The two leaders spoke by phone on June 14, mainly about Israel and Iran. Later on social media, Trump wrote that he had devoted little time to the Russia-Ukraine war in the call, consigning that discussion to the coming week (another two weeks for Putin?). Neither the White House nor Kremlin read-outs of the call suggested that Trump had pressed Putin on Ukraine or threatened any consequences if the Kremlin did not alter its current policy course.
Trump’s administration continued to oppose a proposal put forward by the European Union and Britain for the G7 to agree to lower the price cap for Russian oil from $60 to $45 per barrel. Trump left the G7 summit in Canada a day early, after resisting a push by the other G7 leaders to apply new sanctions on Russia. Trump complained that the sanctions would prove too costly for America, though it is unclear how lowering the price that Russia receives for oil would cost the United States a single dime. In the end, the G7 summit issued no statement on Ukraine, reportedly due to Trump’s opposition.
While Trump has expressed unhappiness with Putin, he has done nothing substantial to penalize Russia’s recalcitrance. Putin clearly believes he can string the U.S. president along while continuing to make war on Ukraine. Trump only reaffirmed his weakness this past week.

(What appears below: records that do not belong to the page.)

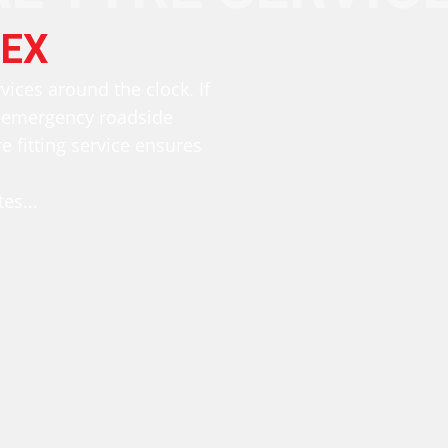
EX
rvices around the clock. If
r emergency roadside
e fitting service ensures
es...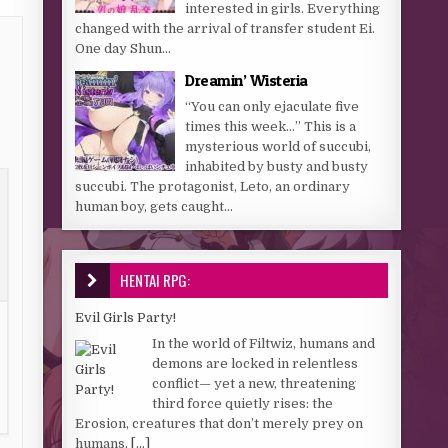
interested in girls. Everything
changed with the arrival of transfer student Ei.
One day Shun...
Dreamin’ Wisteria
“You can only ejaculate five
times this week…” This is a
mysterious world of succubi,
inhabited by busty and busty
succubi. The protagonist, Leto, an ordinary
human boy, gets caught...
HENTAI RPG:
Evil Girls Party!
In the world of Filtwiz, humans and
demons are locked in relentless
conflict— yet a new, threatening
third force quietly rises: the
Erosion, creatures that don’t merely prey on
humans,
[...]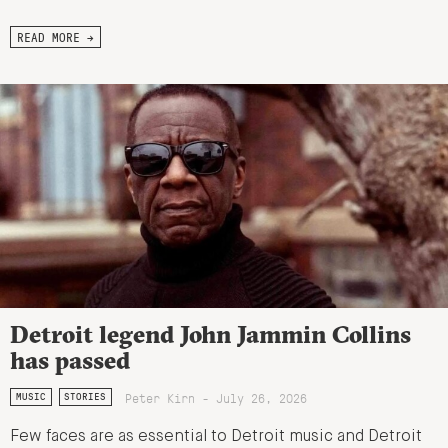
READ MORE →
Detroit legend John Jammin Collins
has passed
Peter Kirn - July 26, 2026
MUSIC
STORIES
Few faces are as essential to Detroit music and Detroit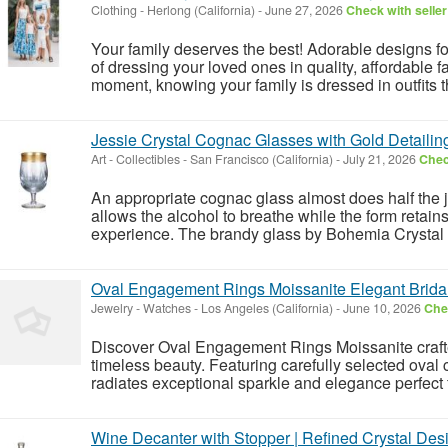
Clothing
-
Herlong (California)
-
June 27, 2026
Check with seller
Your family deserves the best! Adorable designs 
of dressing your loved ones in quality, affordable
moment, knowing your family is dressed in outfits th
Jessie Crystal Cognac Glasses with Gold Detailin
Art - Collectibles
-
San Francisco (California)
-
July 21, 2026
Chec
An appropriate cognac glass almost does half the j
allows the alcohol to breathe while the form retain
experience. The brandy glass by Bohemia Crystal t
Oval Engagement Rings Moissanite Elegant Brida
Jewelry - Watches
-
Los Angeles (California)
-
June 10, 2026
Chec
Discover Oval Engagement Rings Moissanite crafted
timeless beauty. Featuring carefully selected oval 
radiates exceptional sparkle and elegance perfect
Wine Decanter with Stopper | Refined Crystal Des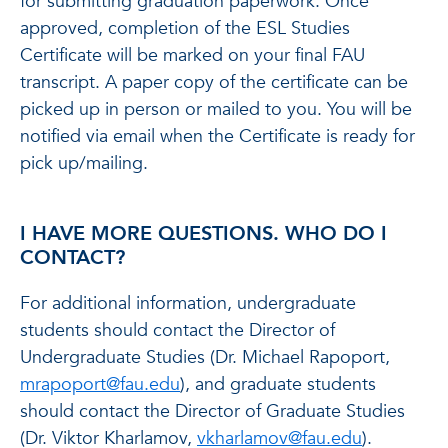
for submitting graduation paperwork. Once
approved, completion of the ESL Studies
Certificate will be marked on your final FAU
transcript. A paper copy of the certificate can be
picked up in person or mailed to you. You will be
notified via email when the Certificate is ready for
pick up/mailing.
I HAVE MORE QUESTIONS. WHO DO I
CONTACT?
For additional information, undergraduate
students should contact the Director of
Undergraduate Studies (Dr. Michael Rapoport,
mrapoport@fau.edu
), and graduate students
should contact the Director of Graduate Studies
(Dr. Viktor Kharlamov,
vkharlamov@fau.edu
).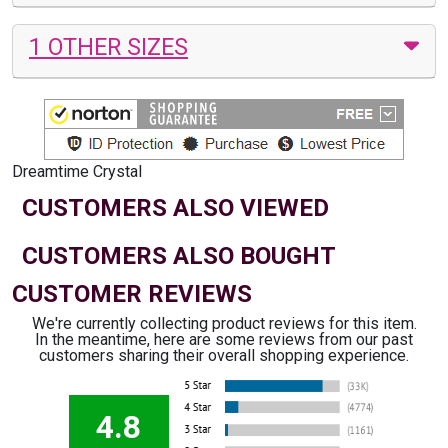
1 OTHER SIZES
Dreamtime Crystal
CUSTOMERS ALSO VIEWED
CUSTOMERS ALSO BOUGHT
CUSTOMER REVIEWS
We're currently collecting product reviews for this item.
In the meantime, here are some reviews from our past
customers sharing their overall shopping experience.
4.8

Meanwhile at the State Department, Secretary Marco Rubio apparently thought it appropriate to issue a congratulatory message on Russia’s national day (June 12), something that American officials had not done for three years. Some Rubio defenders pointed to then-Secretary Antony Blinken’s 2022 message, but Blinken’s message, unlike Rubio’s, sharply rebuked Russia for both internal repression and its war against Ukraine.
Rubio’s message falls in line with the kid glove treatment the State Department has taken toward Russia under his leadership. The Department is pursuing talks on normalization of U.S.-Russia relations and has repeatedly opposed language in G7 statements and UN General Assembly resolutions that name Russia as the aggressor in the Russia-Ukraine war.
Rubio also serves as Trump’s National Security Advisor. On June 17, the press reported that an interagency working group charged with developing strategies for pushing the Kremlin to accelerate negotiations with Kyiv had been disbanded. The reason: Trump’s disinterest in pressuring Moscow.
Secretary of Defense Pete Hegseth’s hearing on Capitol Hill on June 13 did little to suggest a robust American position regarding Russia. Hegseth declined to say that he supported Ukraine in its fight against Russia and then had a perplexing exchange with Congressman Salud Carbajal. Carbajal asked whether Hegseth would recommend the United States fulfill its commitment under Article 5 of the NATO Treaty to defend a NATO ally invaded by Russia:
Hegseth: “Well, Russia has not invaded NATO allies …”
Carbajal: “No, no, no, no, no, no, no ... I reclaim my time. Yes or no, it’s that simple.”
Hegseth: “There’s Article Five in NATO, which we recognize.”
Carbajal: “So is the answer yes or no?”
Hegseth: “That’s what Article Five is, yes.”
Hegseth finally got the answer right—on his third try. His first answer should have been an unequivocal “yes.” Washington should want the Kremlin to believe that U.S. military power would respond were Russia to attack a NATO ally. That is key to deterring Moscow from ever conducting such an assault in the first place.
Putin may already harbor doubts regarding Trump’s commitment; recall Trump’s February 11, 2024 statement that the Russians could do “whatever the hell they want” to allies who fell short on meeting NATO’s defense spending targets. Hegseth’s reluctance to say “yes” from the start will only fuel Kremlin doubts, and that undermines deterrence.
All-in-all, not a good week for the administration’s approach toward Russia. Putin and other Kremlin officials certainly took note. They see weakness, which they will attempt to exploit against both America and America’s partners.